Backwards-compatibility alias for :meth:Tool.wrap.

New code should call Tool.wrap(obj, name=...) — it lives on the class alongside the explicit constructor, mirroring Python stdlib factories like :meth:dict.fromkeys and :meth:datetime.datetime.fromisoformat. The lowercase :func:tool is kept indefinitely so existing imports (from lazybridge import tool) continue to work; no deprecation timer is set.

Source code in lazybridge/tools.py
def tool(
    obj: Any,
    *,
    name: str | None = None,
    description: str | None = None,
    mode: Literal["signature", "hybrid", "llm"] = "signature",
    schema_llm: Any | None = None,
    strict: bool = _UNSET_BOOL,  # type: ignore[assignment]
) -> Tool:
    """Backwards-compatibility alias for :meth:`Tool.wrap`.
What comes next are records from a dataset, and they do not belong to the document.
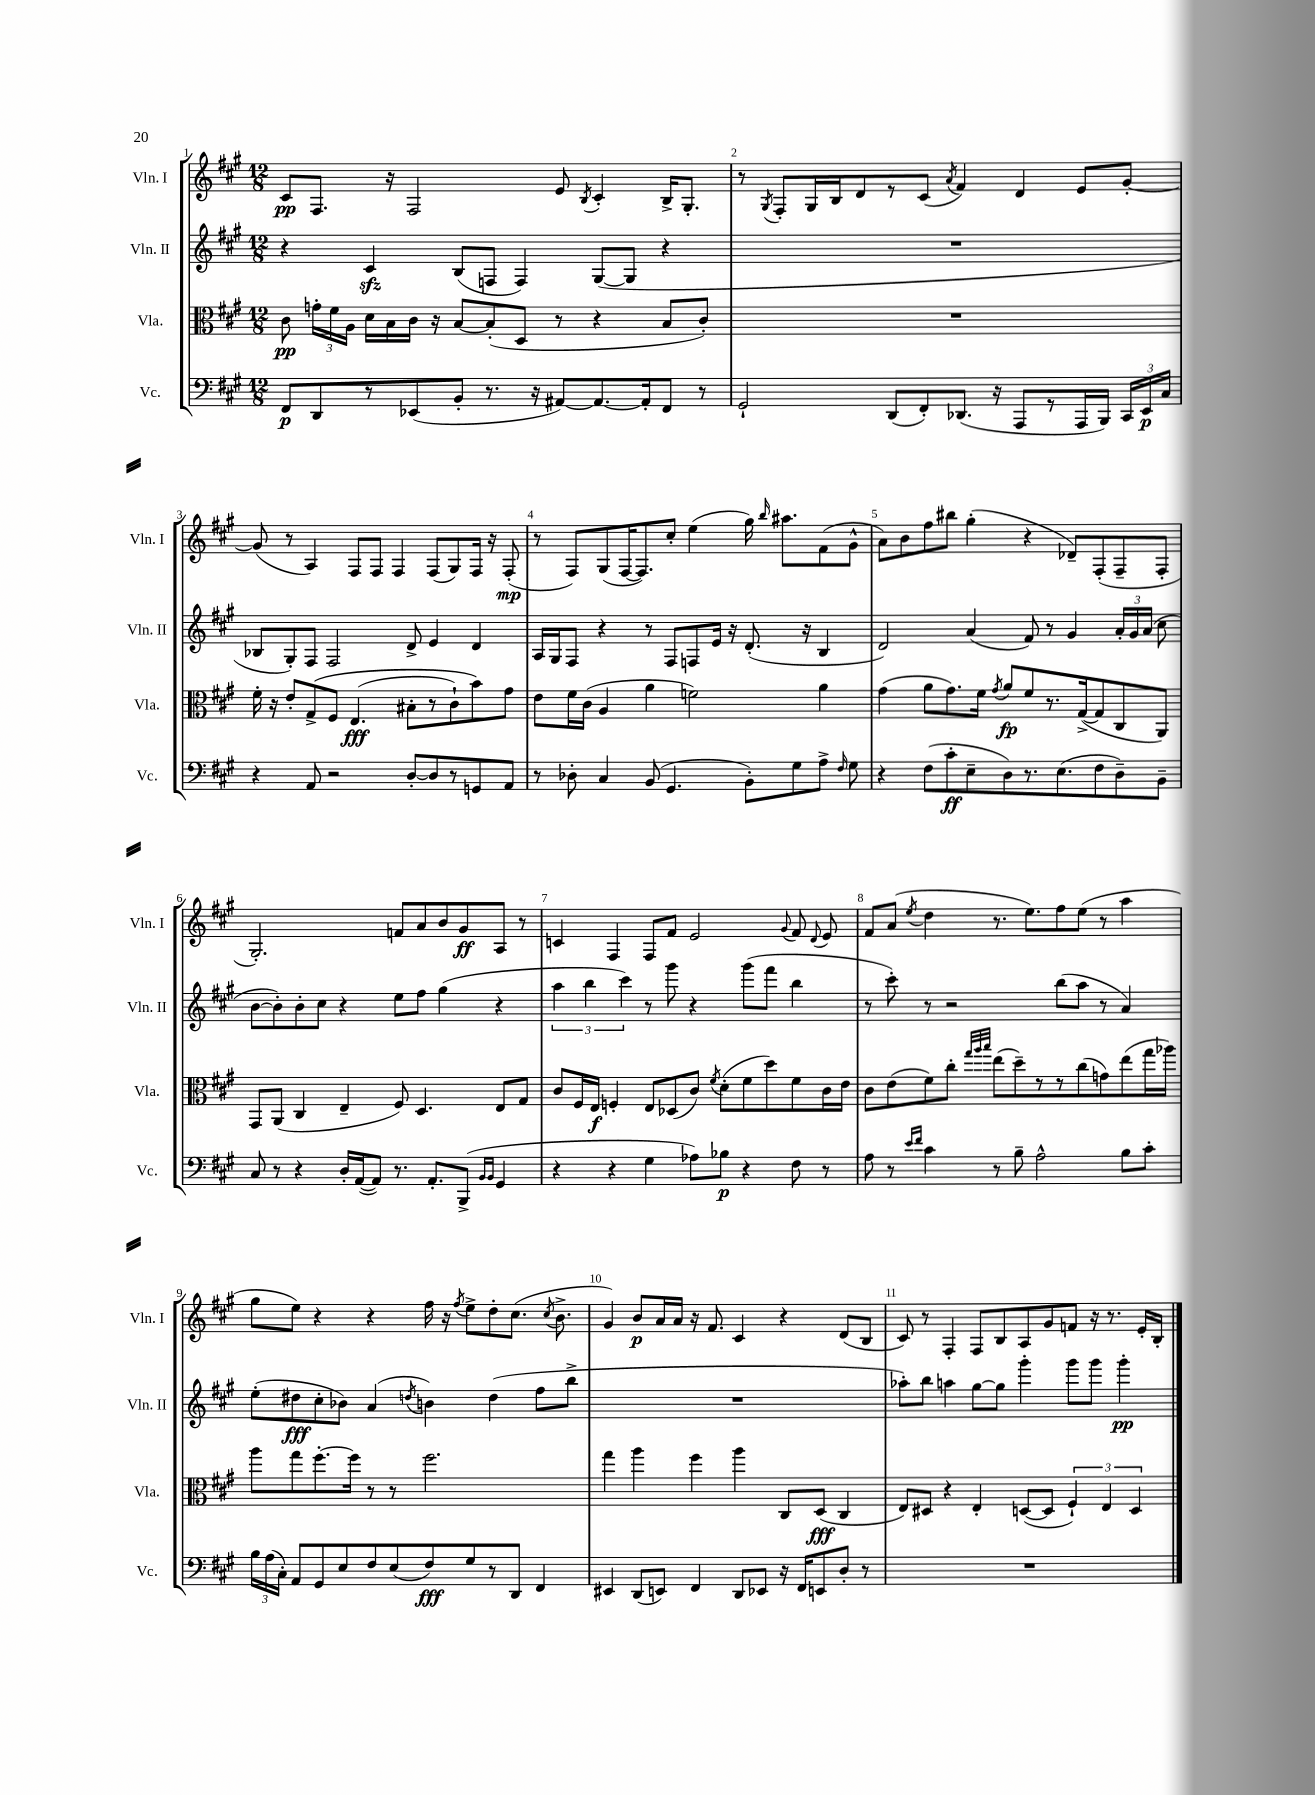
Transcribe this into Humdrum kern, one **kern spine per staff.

**kern	**kern	**kern	**kern
*staff4	*staff3	*staff2	*staff1
*clefF4	*clefC3	*clefG2	*clefG2
*k[f#c#g#]	*k[f#c#g#]	*k[f#c#g#]	*k[f#c#g#]
*M12/8	*M12/8	*M12/8	*M12/8
8FF#	8c#	4r	8c#
8DD	24g'	.	8.F#
.	24f#	.	.
.	24A	.	.
8r	16d	4c#	.
.	16B	.	16r
(8EE-	16c#	.	2F#
.	16r	.	.
8BB'	[8B	(8B	.
8.r	(8B']	8F	.
.	8D	4F)	.
16r	.	.	.
[8AA#)	8r	.	8e
.	.	.	8qB
8.AA#_	4r	([8G#	4c#'
.	.	8G#]	.
16AA#']	.	.	.
8FF#	8B	4r	16B^
.	.	.	8.G#'
8r	8c#')	.	.
=	=	=	=
2GG#`	1.r	1.r	8r
.	.	.	8qG#
.	.	.	8F#'
.	.	.	16G#
.	.	.	16B
.	.	.	8d
(8DD	.	.	8r
8FF#')	.	.	(8c#
.	.	.	8qa
(8.DD-	.	.	4f#)
16r	.	.	.
8AAA	.	.	4d
8r	.	.	.
16AAA	.	.	8e
16BBB)	.	.	.
24CC#	.	.	[8g#'
24EE	.	.	.
24C#	.	.	.
=	=	=	=
4r	16f#'	8B-	(8g#]
.	16r	.	.
.	8e'	8G#')	8r
8AA	&(8G#^	8F#	4A)
2r	8F#	2F#	.
.	(4.E	.	8F#
.	.	.	8F#
.	.	.	4F#
[8D'	8B#'	8d^	.
8D]	8r	4e	(8F#
8r	8c#`)	.	8G#)
8GG	8b&)	4d	16F#
.	.	.	16r
8AA	8g#	.	(8F#'
=	=	=	=
8r	8e	16A	8r
.	.	16G#	.
8D-'	16f#	8F#	8F#)
.	(16c#	.	.
4C#	4A	4r	(8G#
.	.	.	[16F#
.	.	.	8.F#])
(8BB	4a	8r	.
4.GG#	.	8F#	8cc#'
.	2f)	8F	(4ee
.	.	16e	.
.	.	16r	.
8BB')	.	(8.d'	16gg#)
.	.	.	16qqbb
.	.	.	8.aa#
8G#	.	.	.
.	.	16r	.
8A^	4a	4B	(8f#
16qqF#	.	.	.
8G#	.	.	8g#^^
=	=	=	=
4r	(4g#	2d)	8a)
.	.	.	8b
(8F#	8a	.	8ff#
8c#'	8.g#)	.	8bb#
8E~	.	(4a	(4gg#'
.	16f#	.	.
.	8qg#	.	.
8D)	8a	.	.
8.r	8f#	8f#)	4r
.	8.r	8r	.
(8.E	.	.	.
.	.	4g#	8d-~)
.	([16G#^	.	.
8F#	8G#]	.	(8F#'
8D~)	8C#	24a'	8F#~
.	.	24g#	.
.	.	(24a	.
8BB~	8AA)	8cc#	8F#'
=	=	=	=
8C#	8GG#	[8b	2.G#')
8r	(8AA	8b'])	.
4r	4C#	8b'	.
.	.	8cc#	.
16D'	4E~	4r	.
([16AA	.	.	.
8AA])	.	.	.
8.r	8F#)	8ee	8f
.	4.D	8ff#	8a
8.AA'	.	.	.
.	.	(4gg#	8b
(8BBB^	.	.	8g#
16qqBB	.	.	.
16qqBB	.	.	.
4GG#	8E	4r	8A
.	8G#	.	8r
=	=	=	=
4r	8c#	6aa	4c
.	16F#	.	.
.	.	6bb	.
.	16E	.	.
4r	4F'	.	4F#
.	.	6ccc#)	.
4G#	8E	8r	8F#
.	(8D-	8ggg#	8f#
8A-)	8c#)	4r	2e
.	8qf#	.	.
8B-	(8d'	.	.
4r	8f#	(8ggg#	.
.	8dd)	8fff#	.
.	.	.	8qqg#
8F#	8f#	4bb	8f#
.	.	.	8qqd
8r	16c#	.	8e
.	16e	.	.
=	=	=	=
8A	8c#	8r	8f#
8r	(8e	8ccc#')	(8a
16qqe	.	.	.
16qqf#	.	.	8qee
4c#	8f#)	8r	4dd
.	8cc#'	2r	.
.	32qqgg#	.	.
.	32qqaa	.	.
.	32qqbb	.	.
8r	(8ee	.	8.r
8B~	8dd~)	.	.
.	.	.	8.ee)
2A^^	8r	.	.
.	8r	(8bb	8ff#
.	(8cc#	8aa	(8ee
.	8g)	8r	8r
8B	(8ee	4a)	4aa
8c#'	16gg#	.	.
.	16aa-)	.	.
=	=	=	=
24B	8aa	(8ee'	8gg#
(24A	.	.	.
24C#')	.	.	.
8AA	8gg#	8dd#	8ee)
8GG#	[8.ff#'	8cc#'	4r
8E	.	8b-)	.
.	16ff#]	.	.
8F#	8r	(4a	4r
(8E	8r	.	.
.	.	8qdd	.
8F#)	2.ff#	4b)	16ff#
.	.	.	16r
.	.	.	8qff#
8G#	.	.	8ee^
8r	.	(4dd	8dd'
8DD	.	.	(8.cc#
4FF#	.	8ff#	.
.	.	.	8qcc#
.	.	.	8.b^
.	.	8bb^	.
=	=	=	=
4EE#	4gg#	1.r	4g#)
(8DD	4aa	.	8b
8EE)	.	.	16a
.	.	.	16a
4FF#	4ff#	.	16r
.	.	.	8.f#
8DD	4aa	.	4c#
8EE-	.	.	.
16r	8C#	.	4r
16FF#	.	.	.
8EE	(8D	.	.
8D'	4C#	.	(8d
8r	.	.	8B
=	=	=	=
1.r	8E)	8aa-')	8c#)
.	8D#	8bb	8r
.	4r	4aa	4F#'
.	4E'	[8gg#	8F#
.	.	8gg#]	8B
.	([8D	4ggg#'	8A
.	8D]	.	8g#
.	6F#`)	8ggg#	8f
.	.	8ggg#	16r
.	6E	.	.
.	.	.	8.r
.	.	4ggg#'	.
.	6D	.	.
.	.	.	16e'
.	.	.	16B'
==	==	==	==
*-	*-	*-	*-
    New code should call ``Tool.wrap(obj, name=...)`` — it lives on the class
    alongside the explicit constructor, mirroring Python stdlib factories
    like :meth:`dict.fromkeys` and :meth:`datetime.datetime.fromisoformat`.
    The lowercase :func:`tool` is kept indefinitely so existing imports
    (``from lazybridge import tool``) continue to work; no deprecation
    timer is set.
    """
    return Tool.wrap(
        obj,
        name=name,
        description=description,
        mode=mode,
        schema_llm=schema_llm,
        strict=strict,
    )

lazybridge.ToolProvider

Bases: Protocol

A tools=[...] entry that expands itself into one or more Tools.

Implementors set _is_lazy_tool_provider = True and define as_tools() -> list[Tool]. MCPServer and ExternalToolProvider both satisfy this protocol structurally; custom providers (OpenAPI imports, internal tool registries, etc.) can do the same — drop the instance into Agent(tools=[provider]) and build_tool_map will expand it on construction.

lazybridge.NativeTool

Bases: StrEnum

Provider-native server-side tools (run on provider infrastructure).